Importance Sampling: A clever substitution of sampling region
MCI as a computational method was first initiated to solve the
integration problem in estimating expectations. Later it was applied to
the simulation of Bayesian posterior (BP) distributions. It has a
transparent algorithm: Generate random samples from a distribution
function say “Target”, then numerically calculate the integral by
summing the values. The expectation obtained by MCI can be referred to
as the Empirical Average (Supplementary Formula-1). For example,
imagine we want to estimate the expectation of the function\(h\left(x\right)=\sin\left(x\right)\sqrt{\left|\cos\left(x\right)\right|}\), where the random variable (X) follows a Normal distribution with
mean=0 and SD=5 (target).
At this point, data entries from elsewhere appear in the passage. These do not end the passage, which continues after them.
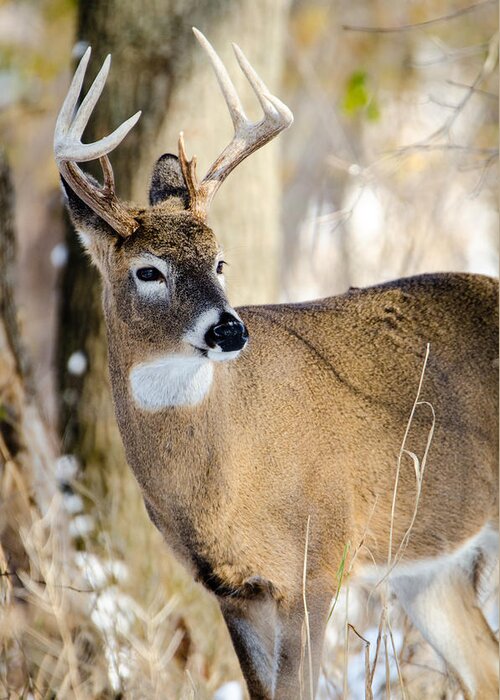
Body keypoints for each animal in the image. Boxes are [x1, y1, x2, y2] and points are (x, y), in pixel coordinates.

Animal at [54, 27, 496, 700]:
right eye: (148, 271)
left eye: (220, 261)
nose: (229, 328)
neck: (224, 483)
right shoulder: (232, 590)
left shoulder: (320, 559)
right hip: (432, 566)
Firstly, generate 10000 random samples from
target distribution, then obtain the values of h(x) from each generated
sample, and then calculate numerically the mean and variance of this
generated sample (Supplementary R Code-1). This random sampling method
is not cost-effective when the target distribution is diffuse, because a
large sample size is required to obtain acceptable precision.
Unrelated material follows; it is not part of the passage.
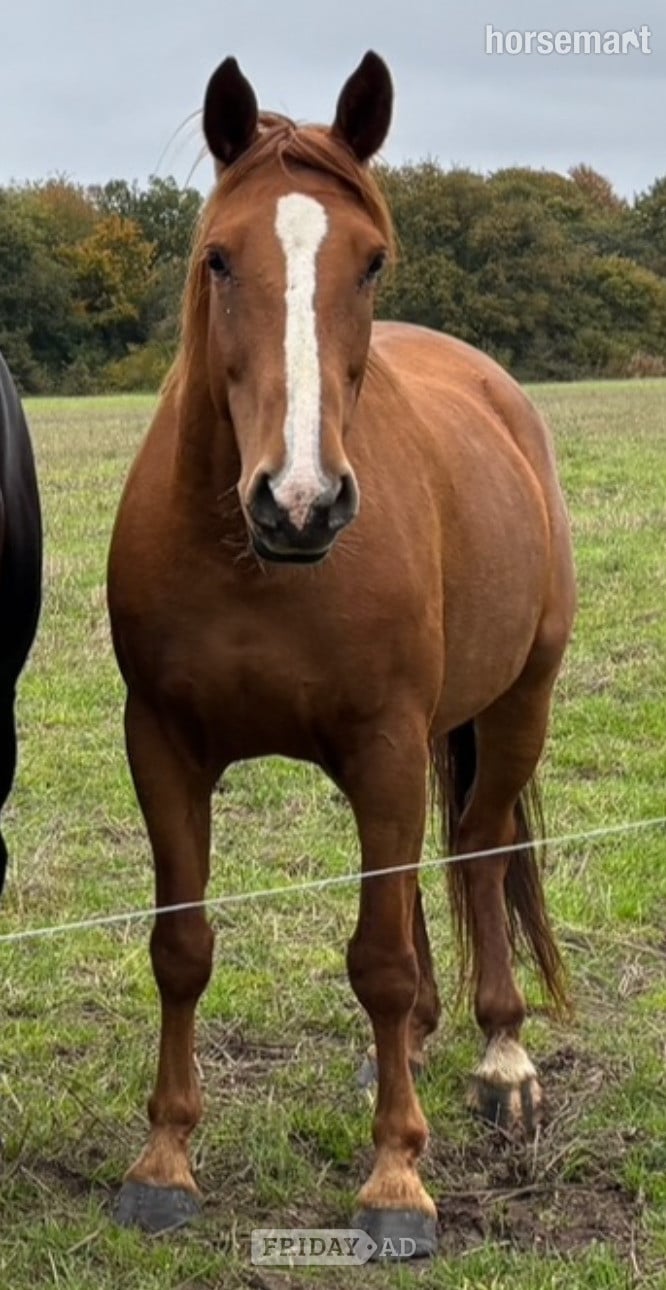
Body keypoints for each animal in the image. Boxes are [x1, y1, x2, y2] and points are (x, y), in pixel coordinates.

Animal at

MCI was improved by IS, a variance reduction technique which was first
presented in statistical physics (1;
2). IS relaxes the procedure of treating
all parts of the distribution equally, concentrating instead on those
where estimation was critical. In this respect, an alternative function,
say “Proposal”, close to the target, is suggested by making an
educated guess. Contrary to MCI on which samples are treated evenly, a
“weight” which shows the importance of a sample is allocated to each
generated sample through an importance function. Actually, for each
sample, one calculates the likelihood of getting that sample from the
target distribution proportion to the likelihood of sampling it from the
proposal distribution. After the sampling process is finished, the
obtained relative likelihoods were normalized in a way that they sum to
one. In this way, each point has its own likelihood of occurrence as a
discrete probability distribution. The expectation obtained by IS calledWeighted Average (Supplementary Formula-2).
Consider a Normal (0, 0.05) and a t-student (dF=1) as the two different
proposal distributions for Normal (0, 5), and estimate importance
weights through the importance functions\(\frac{target:\ N(0,5)}{proposal:\ N\left(0,0.05\right)}\) and\(\ \frac{N(0,5)}{t(1)}\) for each generated point. After that,
normalize the weights as\(\frac{\frac{N(0,5)}{N\left(0,0.05\right)}}{\sum\frac{N(0,5)}{N\left(0,0.05\right)}}\)and \(\ \frac{\frac{N(0,5)}{t(1)}}{\sum\frac{N(0,5)}{t(1)}}\) .
Therefore, we have a discrete distribution function for which its
properties such as the mean and variance are easily estimable. Estimated
means for our generated samples were approximately 0 as obtained from
MCI but their variances are considerably lower than the MCI approach
(Supplementary R Code-2). Using alternative distributions can improve
the variance of the samples, although a wide proposal distribution leads
to worse estimates in terms of the variance and inefficient due to a
large sampling number (Figure1). Choosing an appropriate proposal
distribution that looked similar to the target would be ideal though
difficult to find at times. Unbiased estimates of parameters are
obtained for large samples by IS. It also works well when the importance
function is not very variable. Indeed, an appropriate proposal
distribution leads to lower variances and higher accuracy of
approximation. Robert and Casella provided an example illustrating the
use of Normal (0, 1) as a proposal to resemble sampling from a Cauchy
C(0,1) target distribution caused infinite variance of importance
weights (3). It leads to attach high
importance to few points and provides inefficient estimates in terms of
variance. By substituting heavy tails distributions like t-student
rather than Normal, reasonable fitness is guaranteed.